Grave Yard Blues
- River Road Ramblings: The Grave Yard Blues
We had a large crowd at Wolf Creek Cemetery on Memorial Day. I counted well over 200 people who took time from the holiday weekend to honor the 104 veterans on the role call. Half the visitors stayed for the delicious lunch served at the church by the Ladies Aid and twenty hung around for the afternoon cemetery walk by the Sterling Eureka and Laketown Historical Society. SELHS had prepared a hand-out booklet and a large picture poster about Melvin Davidsavor, the veteran singled out for special attention this year. We plan to select a different veteran each year for this honor.

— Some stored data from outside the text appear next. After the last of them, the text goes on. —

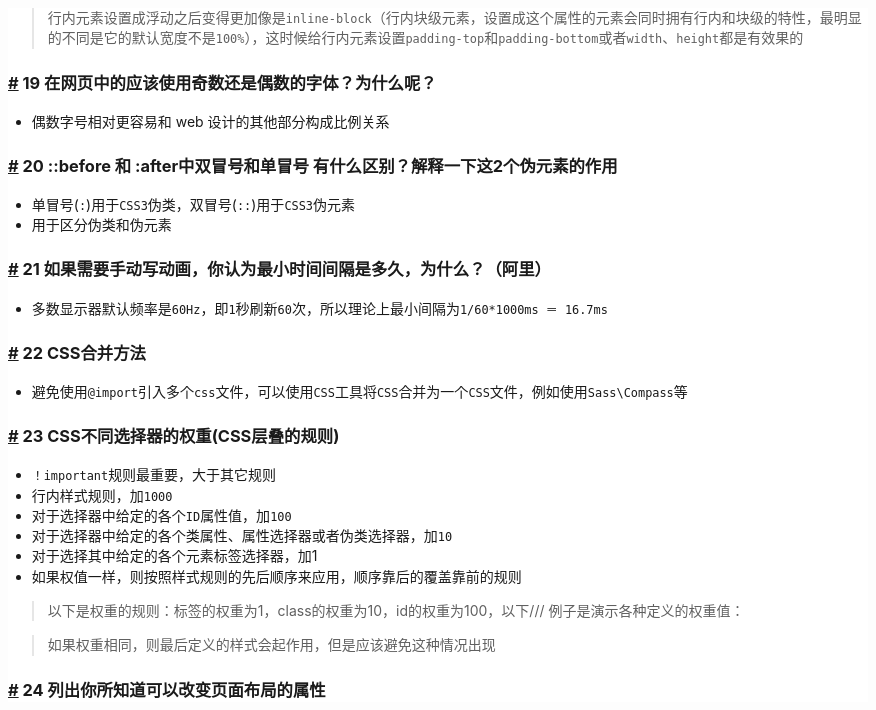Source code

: > 行内元素设置成浮动之后变得更加像是`inline-block`（行内块级元素，设置成这个属性的元素会同时拥有行内和块级的特性，最明显的不同是它的默认宽度不是`100%`），这时候给行内元素设置`padding-top`和`padding-bottom`或者`width`、`height`都是有效果的

### [#](https://interview.html5.wiki/#_19-%E5%9C%A8%E7%BD%91%E9%A1%B5%E4%B8%AD%E7%9A%84%E5%BA%94%E8%AF%A5%E4%BD%BF%E7%94%A8%E5%A5%87%E6%95%B0%E8%BF%98%E6%98%AF%E5%81%B6%E6%95%B0%E7%9A%84%E5%AD%97%E4%BD%93-%E4%B8%BA%E4%BB%80%E4%B9%88%E5%91%A2) 19 在网页中的应该使用奇数还是偶数的字体？为什么呢？

-   偶数字号相对更容易和 web 设计的其他部分构成比例关系

### [#](https://interview.html5.wiki/#_20-before-%E5%92%8C-after%E4%B8%AD%E5%8F%8C%E5%86%92%E5%8F%B7%E5%92%8C%E5%8D%95%E5%86%92%E5%8F%B7-%E6%9C%89%E4%BB%80%E4%B9%88%E5%8C%BA%E5%88%AB-%E8%A7%A3%E9%87%8A%E4%B8%80%E4%B8%8B%E8%BF%992%E4%B8%AA%E4%BC%AA%E5%85%83%E7%B4%A0%E7%9A%84%E4%BD%9C%E7%94%A8) 20 ::before 和 :after中双冒号和单冒号 有什么区别？解释一下这2个伪元素的作用

-   单冒号(`:`)用于`CSS3`伪类，双冒号(`::`)用于`CSS3`伪元素
-   用于区分伪类和伪元素

### [#](https://interview.html5.wiki/#_21-%E5%A6%82%E6%9E%9C%E9%9C%80%E8%A6%81%E6%89%8B%E5%8A%A8%E5%86%99%E5%8A%A8%E7%94%BB-%E4%BD%A0%E8%AE%A4%E4%B8%BA%E6%9C%80%E5%B0%8F%E6%97%B6%E9%97%B4%E9%97%B4%E9%9A%94%E6%98%AF%E5%A4%9A%E4%B9%85-%E4%B8%BA%E4%BB%80%E4%B9%88-%E9%98%BF%E9%87%8C) 21 如果需要手动写动画，你认为最小时间间隔是多久，为什么？（阿里）

-   多数显示器默认频率是`60Hz`，即`1`秒刷新`60`次，所以理论上最小间隔为`1/60*1000ms ＝ 16.7ms`

### [#](https://interview.html5.wiki/#_22-css%E5%90%88%E5%B9%B6%E6%96%B9%E6%B3%95) 22 CSS合并方法

-   避免使用`@import`引入多个`css`文件，可以使用`CSS`工具将`CSS`合并为一个`CSS`文件，例如使用`Sass\Compass`等

### [#](https://interview.html5.wiki/#_23-css%E4%B8%8D%E5%90%8C%E9%80%89%E6%8B%A9%E5%99%A8%E7%9A%84%E6%9D%83%E9%87%8D-css%E5%B1%82%E5%8F%A0%E7%9A%84%E8%A7%84%E5%88%99) 23 CSS不同选择器的权重(CSS层叠的规则)

-   `！important`规则最重要，大于其它规则
-   行内样式规则，加`1000`
-   对于选择器中给定的各个`ID`属性值，加`100`
-   对于选择器中给定的各个类属性、属性选择器或者伪类选择器，加`10`
-   对于选择其中给定的各个元素标签选择器，加1
-   如果权值一样，则按照样式规则的先后顺序来应用，顺序靠后的覆盖靠前的规则

> 以下是权重的规则：标签的权重为1，class的权重为10，id的权重为100，以下/// 例子是演示各种定义的权重值：

> 如果权重相同，则最后定义的样式会起作用，但是应该避免这种情况出现

### [#](https://interview.html5.wiki/#_24-%E5%88%97%E5%87%BA%E4%BD%A0%E6%89%80%E7%9F%A5%E9%81%93%E5%8F%AF%E4%BB%A5%E6%94%B9%E5%8F%98%E9%A1%B5%E9%9D%A2%E5%B8%83%E5%B1%80%E7%9A%84%E5%B1%9E%E6%80%A7) 24 列出你所知道可以改变页面布局的属性
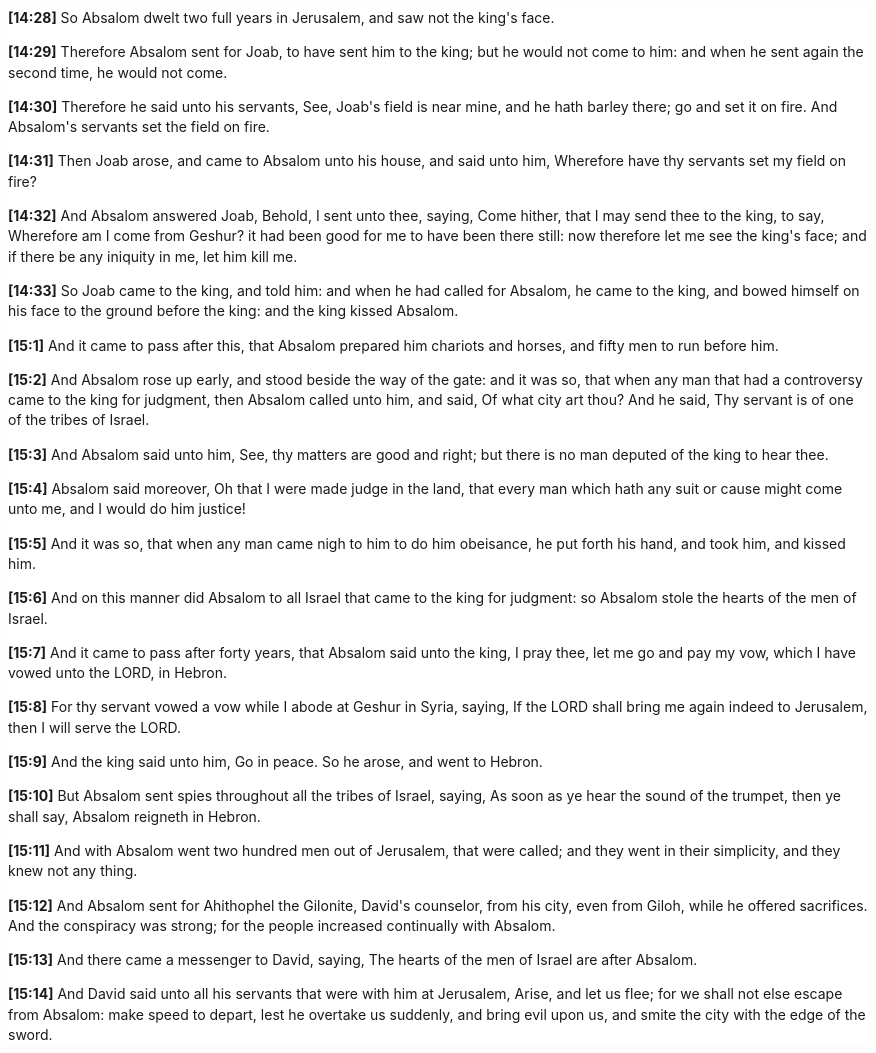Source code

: **[14:28]** So Absalom dwelt two full years in Jerusalem, and saw not the king's face.

**[14:29]** Therefore Absalom sent for Joab, to have sent him to the king; but he would not come to him: and when he sent again the second time, he would not come.

**[14:30]** Therefore he said unto his servants, See, Joab's field is near mine, and he hath barley there; go and set it on fire. And Absalom's servants set the field on fire.

**[14:31]** Then Joab arose, and came to Absalom unto his house, and said unto him, Wherefore have thy servants set my field on fire?

**[14:32]** And Absalom answered Joab, Behold, I sent unto thee, saying, Come hither, that I may send thee to the king, to say, Wherefore am I come from Geshur? it had been good for me to have been there still: now therefore let me see the king's face; and if there be any iniquity in me, let him kill me.

**[14:33]** So Joab came to the king, and told him: and when he had called for Absalom, he came to the king, and bowed himself on his face to the ground before the king: and the king kissed Absalom.

**[15:1]** And it came to pass after this, that Absalom prepared him chariots and horses, and fifty men to run before him.

**[15:2]** And Absalom rose up early, and stood beside the way of the gate: and it was so, that when any man that had a controversy came to the king for judgment, then Absalom called unto him, and said, Of what city art thou? And he said, Thy servant is of one of the tribes of Israel.

**[15:3]** And Absalom said unto him, See, thy matters are good and right; but there is no man deputed of the king to hear thee.

**[15:4]** Absalom said moreover, Oh that I were made judge in the land, that every man which hath any suit or cause might come unto me, and I would do him justice!

**[15:5]** And it was so, that when any man came nigh to him to do him obeisance, he put forth his hand, and took him, and kissed him.

**[15:6]** And on this manner did Absalom to all Israel that came to the king for judgment: so Absalom stole the hearts of the men of Israel.

**[15:7]** And it came to pass after forty years, that Absalom said unto the king, I pray thee, let me go and pay my vow, which I have vowed unto the LORD, in Hebron.

**[15:8]** For thy servant vowed a vow while I abode at Geshur in Syria, saying, If the LORD shall bring me again indeed to Jerusalem, then I will serve the LORD.

**[15:9]** And the king said unto him, Go in peace. So he arose, and went to Hebron.

**[15:10]** But Absalom sent spies throughout all the tribes of Israel, saying, As soon as ye hear the sound of the trumpet, then ye shall say, Absalom reigneth in Hebron.

**[15:11]** And with Absalom went two hundred men out of Jerusalem, that were called; and they went in their simplicity, and they knew not any thing.

**[15:12]** And Absalom sent for Ahithophel the Gilonite, David's counselor, from his city, even from Giloh, while he offered sacrifices. And the conspiracy was strong; for the people increased continually with Absalom.

**[15:13]** And there came a messenger to David, saying, The hearts of the men of Israel are after Absalom.

**[15:14]** And David said unto all his servants that were with him at Jerusalem, Arise, and let us flee; for we shall not else escape from Absalom: make speed to depart, lest he overtake us suddenly, and bring evil upon us, and smite the city with the edge of the sword.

I was feeling sad, thinking about my old school friend Melvin, the Vietnam veteran we honored forty years after he died. The Davidsavor family were there in force and all of the stories about Melvin cheered me up a little. I choked up when the young woman read the list of veterans and got to Melvin and read his Bronze Star Valor award, and again when Steve Warndahl placed the wreath on his grave.
I cheered up greatly when a pretty woman, who looked like someone I should know, came up and introduced herself as Susan and told me she was the girl who went to school with Melvin and me for grades 1 and 2 at Wolf Creek. I had not seen her since she moved away early in the third grade—more than fifty years ago. We didn’t have time to visit, but I hope to catch up on what has happened with each of us someday.
I still remember her as the first grader who could only sing her “ABC’s” and who was my duet partner in the first grade program when she sang “I’m Sunbonnet Sue” to my lip synched “I’m Overall Jim” while Dennis Edwards stood behind the curtain doing the real singing. She was very cute, dressed in calico with a sunbonnet, while I just wore my normal farm overalls, a straw hat and had a stick with a red hanky bundle over my shoulder. We both sat in rockers, rocking on the makeshift board stage. “Russell, you rock calmly and don’t sing, just mouth the words!” were my strict instructions from Teacher. I think that was the first time I realized how satisfying it is to get fame and credit for someone else’s efforts, a circumstance that this column is built upon.
Susan was my very first girl friend. I know this because she gave me a valentine that I had to hide from my brothers. I liked her, and showed it by being particularly bothersome. She was neat, colored in the lines, wrote beautifully and behaved well enough to be picked to wind the clock on Fridays. I scribbled and never was the best-behaved student, even for a whole day, so never wound it. However, I did buy it at the school auction and now wind it whenever I need a boost.
While at the cemetery, I asked Duane and Donna (cemetery board members) about buying a lot. There are scattered openings in the heavily populated downtown areas and a completely new suburb to the west with prime lots being gobbled up—buy now so you can look down on your neighbors! Margo and I have been thinking about being cremated and sharing a single lot. I am not really happy with cremation as it takes lots of energy and creates air pollution as all my 15 mercury fillings go out the chimney into the air, water, fish and eventually a fisherman, unless some undertaker hammers my teeth out first. To cut down the furnace energy needed, I have been conscientiously and successfully trying to add to my own personal fuel supply—especially around the hard-to-burn middle.
Dad lies in the cemetery amongst the large Brenizer family area. “They were my good neighbors in life and I like the idea of staying in the same neighborhood.” When Bill Ramstrom’s nosy neighbors suggested he save some of his money for his burial rather than spending it all on himself, he replied “I don’t see many people lying around above ground” and sure enough he is buried with a respectable stone.
I do like the idea of a gravestone stating the basic facts for genealogists. In my dabbling at genealogy, I have grown fond of searching cemeteries and looking at the diversity of stones and inscriptions. I want one of those old style ones that has a large cap on the top of a rectangular stone—one that will fall and severely injure cemetery vandals. The lawyers will be hard put to sue me!
Margo and I had a surplus of syrup this year so we sold 30 gallons to Andersons. Steve took a taste of it; swirled it in his mouth a moment and then said “cooked on a wood fire; made from 80+ year old west hillside sugar maples grown in clay soil; early to mid season runs; collected in open pails; filtered with a new filter; about 1 Brix thin ( he meant 65 instead of 66% sugar); with a very subtle hint of chocolate.” We looked, and sure enough, one of the 5-gallon pails I had poured it into boiling hot was formerly a Wal-Mart chocolate frosting pail. Steve blends syrups to come up with each grade he sells, so unless he kept that pail to sell as Choco-Maple, it will disappear in a few thousand gallons mixture. I rather liked Choco-Maple and may try it again for my own use! His storeroom is completely full of syrup he bought locally from this year’s bumper crop.